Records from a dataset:
-------------------------

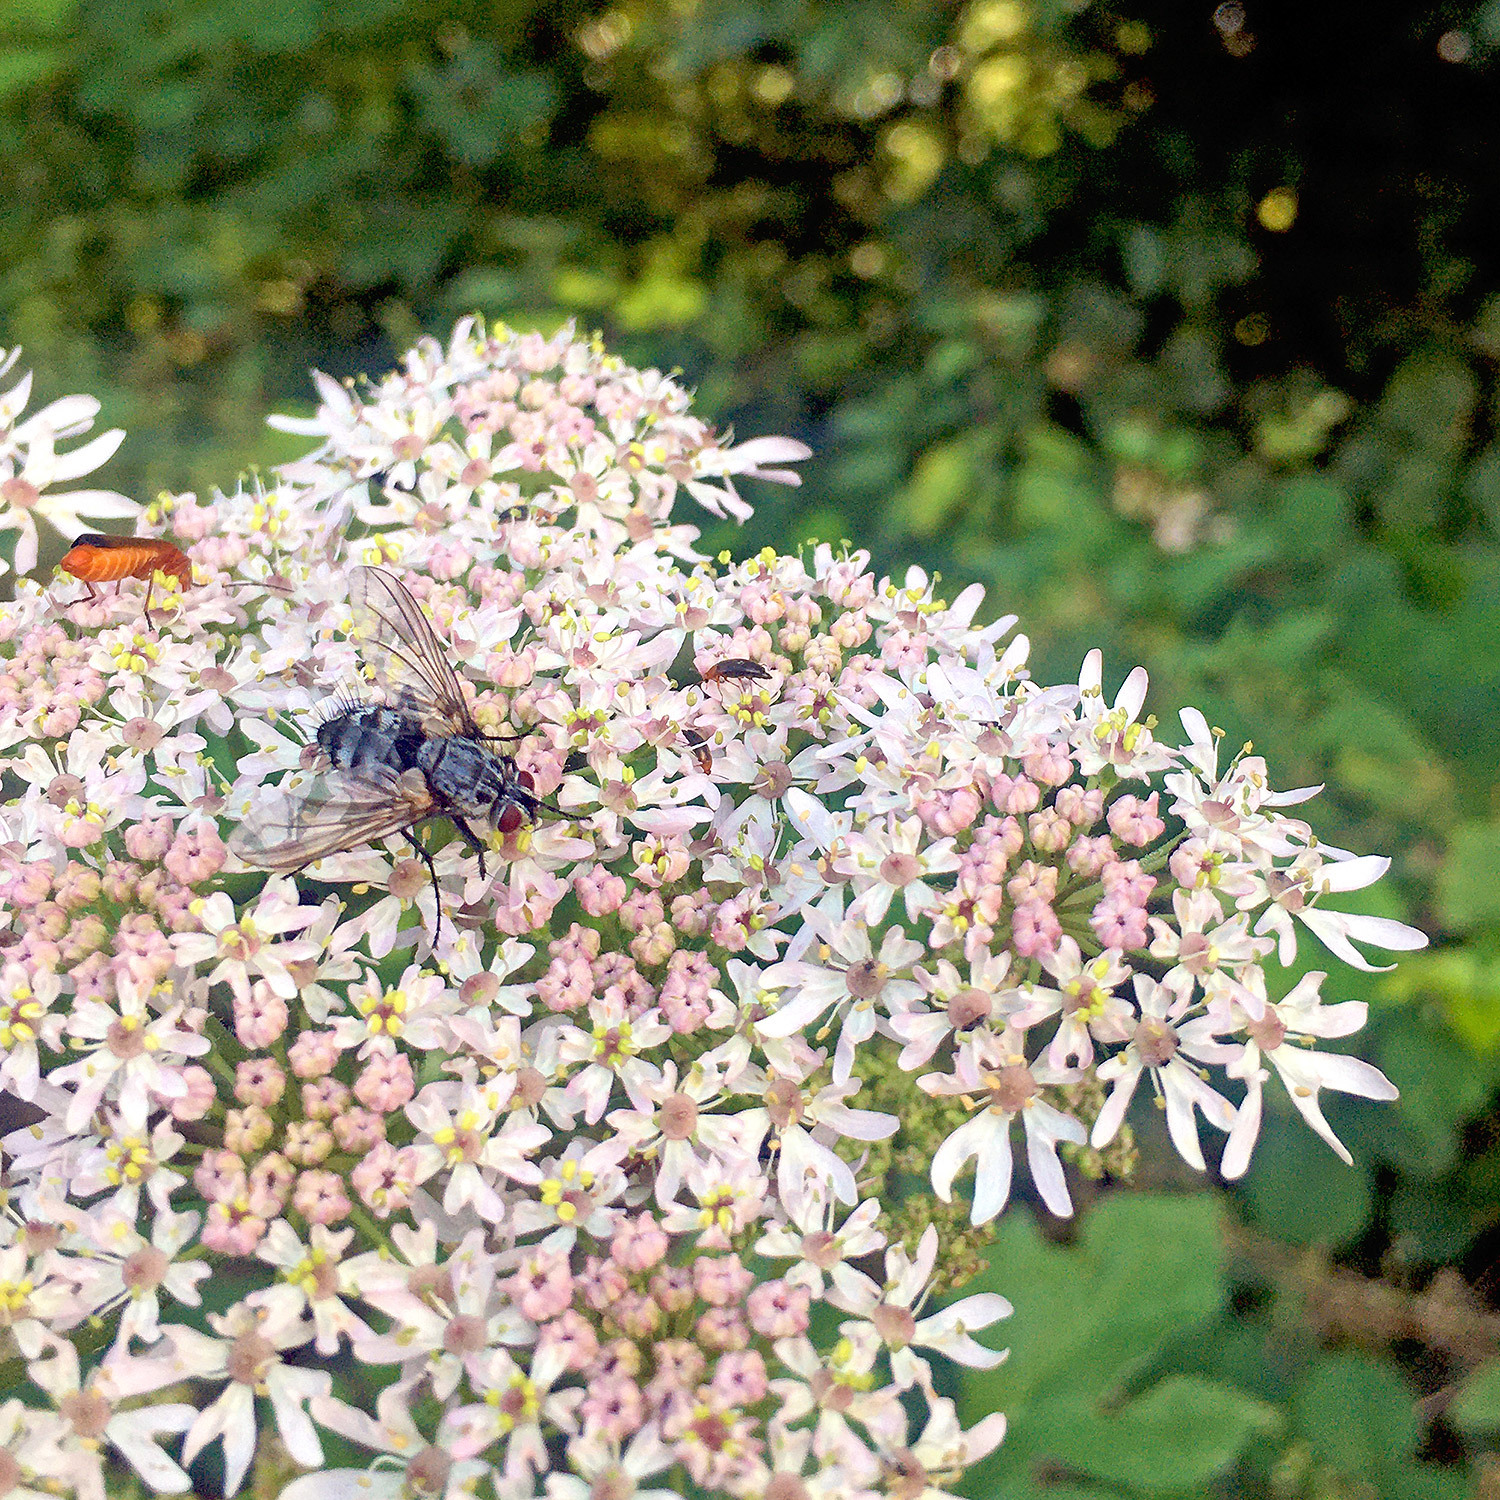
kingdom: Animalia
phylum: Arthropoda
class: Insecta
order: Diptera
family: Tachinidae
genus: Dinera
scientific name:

-------------------------

### EXERCISE BRIEF:
Recast every line of the records above as a numbered list. Skip blank lines and leave out the pictures.

### TASK RESPONSE:
1. kingdom: Animalia
2. phylum: Arthropoda
3. class: Insecta
4. order: Diptera
5. family: Tachinidae
6. genus: Dinera
7. scientific name:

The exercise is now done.